══ Records provided

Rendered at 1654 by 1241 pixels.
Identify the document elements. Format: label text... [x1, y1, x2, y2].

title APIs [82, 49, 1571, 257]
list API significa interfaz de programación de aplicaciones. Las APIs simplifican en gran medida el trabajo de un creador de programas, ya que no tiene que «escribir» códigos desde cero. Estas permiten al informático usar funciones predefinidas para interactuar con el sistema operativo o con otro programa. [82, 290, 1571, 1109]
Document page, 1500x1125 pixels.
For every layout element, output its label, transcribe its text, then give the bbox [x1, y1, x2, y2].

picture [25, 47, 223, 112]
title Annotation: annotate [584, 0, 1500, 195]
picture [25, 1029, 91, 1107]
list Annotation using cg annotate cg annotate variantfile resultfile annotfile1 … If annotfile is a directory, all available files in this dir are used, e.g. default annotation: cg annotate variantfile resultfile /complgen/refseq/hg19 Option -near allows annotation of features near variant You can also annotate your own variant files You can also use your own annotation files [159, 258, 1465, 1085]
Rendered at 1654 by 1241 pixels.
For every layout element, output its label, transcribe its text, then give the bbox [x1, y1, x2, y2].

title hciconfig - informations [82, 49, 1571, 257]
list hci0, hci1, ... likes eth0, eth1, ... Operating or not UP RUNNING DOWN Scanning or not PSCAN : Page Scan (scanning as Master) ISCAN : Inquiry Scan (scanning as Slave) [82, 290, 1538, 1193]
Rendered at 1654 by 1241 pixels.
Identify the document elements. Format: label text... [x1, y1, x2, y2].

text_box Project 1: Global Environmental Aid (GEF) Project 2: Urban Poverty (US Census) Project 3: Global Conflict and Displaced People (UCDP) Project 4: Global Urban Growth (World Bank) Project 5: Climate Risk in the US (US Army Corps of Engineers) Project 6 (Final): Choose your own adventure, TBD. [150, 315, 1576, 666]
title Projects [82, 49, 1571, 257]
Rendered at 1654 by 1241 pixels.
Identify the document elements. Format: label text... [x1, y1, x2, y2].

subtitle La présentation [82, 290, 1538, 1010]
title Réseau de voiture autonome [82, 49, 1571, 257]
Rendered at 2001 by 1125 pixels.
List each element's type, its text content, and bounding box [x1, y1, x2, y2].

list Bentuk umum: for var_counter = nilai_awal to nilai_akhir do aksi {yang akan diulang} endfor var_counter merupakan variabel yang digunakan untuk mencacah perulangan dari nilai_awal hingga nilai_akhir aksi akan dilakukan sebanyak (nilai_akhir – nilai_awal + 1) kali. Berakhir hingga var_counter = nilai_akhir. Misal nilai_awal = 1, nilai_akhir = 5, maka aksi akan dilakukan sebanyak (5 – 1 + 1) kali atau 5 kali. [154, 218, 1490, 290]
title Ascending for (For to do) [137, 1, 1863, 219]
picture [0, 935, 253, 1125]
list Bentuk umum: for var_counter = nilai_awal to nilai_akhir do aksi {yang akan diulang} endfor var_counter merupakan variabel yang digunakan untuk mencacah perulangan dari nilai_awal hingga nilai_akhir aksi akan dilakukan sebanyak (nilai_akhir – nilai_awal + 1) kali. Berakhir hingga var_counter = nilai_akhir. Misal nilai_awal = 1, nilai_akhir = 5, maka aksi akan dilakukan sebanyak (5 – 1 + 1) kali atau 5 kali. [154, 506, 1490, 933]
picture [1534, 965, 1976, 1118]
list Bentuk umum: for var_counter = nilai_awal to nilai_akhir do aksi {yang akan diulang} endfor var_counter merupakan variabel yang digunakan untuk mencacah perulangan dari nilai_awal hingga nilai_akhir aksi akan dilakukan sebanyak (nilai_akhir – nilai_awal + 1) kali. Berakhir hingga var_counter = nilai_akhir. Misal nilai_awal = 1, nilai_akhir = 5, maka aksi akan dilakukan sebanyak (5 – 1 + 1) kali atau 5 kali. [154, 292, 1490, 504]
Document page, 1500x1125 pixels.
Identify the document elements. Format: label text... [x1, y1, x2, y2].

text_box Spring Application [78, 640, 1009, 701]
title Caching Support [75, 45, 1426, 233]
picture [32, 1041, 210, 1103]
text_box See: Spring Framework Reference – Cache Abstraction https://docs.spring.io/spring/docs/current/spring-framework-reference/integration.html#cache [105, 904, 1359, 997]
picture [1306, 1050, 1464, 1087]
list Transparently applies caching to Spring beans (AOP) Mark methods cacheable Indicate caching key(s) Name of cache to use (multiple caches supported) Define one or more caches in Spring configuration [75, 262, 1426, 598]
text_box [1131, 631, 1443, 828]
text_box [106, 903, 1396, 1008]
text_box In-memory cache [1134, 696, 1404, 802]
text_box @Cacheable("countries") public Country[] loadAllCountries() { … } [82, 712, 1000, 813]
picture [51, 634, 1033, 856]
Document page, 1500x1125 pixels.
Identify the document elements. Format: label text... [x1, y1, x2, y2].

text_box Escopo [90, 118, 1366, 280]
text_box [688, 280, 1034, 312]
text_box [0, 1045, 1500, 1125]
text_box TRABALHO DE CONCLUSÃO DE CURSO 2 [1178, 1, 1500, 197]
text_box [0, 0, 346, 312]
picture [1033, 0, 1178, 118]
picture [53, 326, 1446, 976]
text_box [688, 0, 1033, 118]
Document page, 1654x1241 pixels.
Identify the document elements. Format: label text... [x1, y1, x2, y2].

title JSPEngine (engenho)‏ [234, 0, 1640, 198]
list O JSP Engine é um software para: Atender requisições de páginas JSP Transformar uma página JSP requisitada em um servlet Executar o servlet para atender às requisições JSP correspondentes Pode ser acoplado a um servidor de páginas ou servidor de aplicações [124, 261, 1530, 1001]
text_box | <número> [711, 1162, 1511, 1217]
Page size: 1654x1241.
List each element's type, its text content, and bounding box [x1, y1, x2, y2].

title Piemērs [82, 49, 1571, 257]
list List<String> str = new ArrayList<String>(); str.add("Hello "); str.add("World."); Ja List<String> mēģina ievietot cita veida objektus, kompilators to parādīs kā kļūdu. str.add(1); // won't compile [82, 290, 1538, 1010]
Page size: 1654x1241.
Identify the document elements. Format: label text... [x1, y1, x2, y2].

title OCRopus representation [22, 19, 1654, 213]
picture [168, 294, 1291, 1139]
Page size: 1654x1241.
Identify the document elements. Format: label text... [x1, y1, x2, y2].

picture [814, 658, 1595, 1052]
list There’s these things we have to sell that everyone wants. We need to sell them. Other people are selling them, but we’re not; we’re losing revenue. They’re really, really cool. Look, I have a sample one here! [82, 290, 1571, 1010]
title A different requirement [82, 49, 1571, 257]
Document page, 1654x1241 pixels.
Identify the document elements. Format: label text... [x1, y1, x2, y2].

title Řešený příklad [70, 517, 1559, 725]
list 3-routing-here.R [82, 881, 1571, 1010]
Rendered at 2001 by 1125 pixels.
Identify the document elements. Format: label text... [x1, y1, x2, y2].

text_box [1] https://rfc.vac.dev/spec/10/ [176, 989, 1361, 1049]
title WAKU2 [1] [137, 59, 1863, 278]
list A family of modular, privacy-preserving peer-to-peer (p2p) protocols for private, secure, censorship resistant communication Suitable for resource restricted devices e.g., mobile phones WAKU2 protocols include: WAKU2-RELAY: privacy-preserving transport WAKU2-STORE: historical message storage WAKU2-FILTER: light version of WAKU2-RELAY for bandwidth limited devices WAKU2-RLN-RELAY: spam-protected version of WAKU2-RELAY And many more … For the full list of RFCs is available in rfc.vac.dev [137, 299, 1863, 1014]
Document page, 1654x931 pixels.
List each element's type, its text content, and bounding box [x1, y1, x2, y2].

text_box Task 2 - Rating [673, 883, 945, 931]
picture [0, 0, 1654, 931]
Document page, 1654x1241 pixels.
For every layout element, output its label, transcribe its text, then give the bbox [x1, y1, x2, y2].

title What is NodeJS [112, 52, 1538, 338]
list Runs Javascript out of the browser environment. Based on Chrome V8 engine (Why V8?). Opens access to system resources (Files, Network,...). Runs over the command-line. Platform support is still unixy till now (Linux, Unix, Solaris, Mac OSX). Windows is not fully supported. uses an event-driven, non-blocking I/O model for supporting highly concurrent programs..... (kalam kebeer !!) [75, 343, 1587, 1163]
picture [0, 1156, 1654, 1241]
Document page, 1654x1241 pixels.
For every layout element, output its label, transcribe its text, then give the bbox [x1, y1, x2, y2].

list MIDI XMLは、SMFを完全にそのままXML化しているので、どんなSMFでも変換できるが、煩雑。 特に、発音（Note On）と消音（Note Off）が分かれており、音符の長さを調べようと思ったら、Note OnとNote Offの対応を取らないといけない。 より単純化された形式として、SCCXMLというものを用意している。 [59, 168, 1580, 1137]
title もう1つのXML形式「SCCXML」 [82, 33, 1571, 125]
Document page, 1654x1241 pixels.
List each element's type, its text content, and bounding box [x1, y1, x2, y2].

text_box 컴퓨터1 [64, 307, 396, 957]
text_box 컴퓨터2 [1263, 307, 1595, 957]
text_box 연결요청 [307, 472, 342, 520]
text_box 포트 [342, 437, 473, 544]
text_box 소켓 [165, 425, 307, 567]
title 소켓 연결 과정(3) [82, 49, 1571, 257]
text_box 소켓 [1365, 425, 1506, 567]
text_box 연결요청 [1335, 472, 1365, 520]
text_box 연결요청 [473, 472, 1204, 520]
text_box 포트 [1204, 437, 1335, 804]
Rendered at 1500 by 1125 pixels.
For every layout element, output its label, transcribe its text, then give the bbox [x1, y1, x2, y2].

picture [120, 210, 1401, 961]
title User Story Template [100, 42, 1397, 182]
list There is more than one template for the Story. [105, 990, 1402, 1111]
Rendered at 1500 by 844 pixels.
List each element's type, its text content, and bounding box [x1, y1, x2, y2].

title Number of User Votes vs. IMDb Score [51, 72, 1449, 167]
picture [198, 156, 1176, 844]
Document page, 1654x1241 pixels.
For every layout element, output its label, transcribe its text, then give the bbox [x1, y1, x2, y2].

════

- [Task to complete]: Copy out, character for character, the rows from the start through the line that contains "title APIs [82, 49, 1571, 257]".

- [Reply to the task]:
Rendered at 1654 by 1241 pixels.
Identify the document elements. Format: label text... [x1, y1, x2, y2].

title APIs [82, 49, 1571, 257]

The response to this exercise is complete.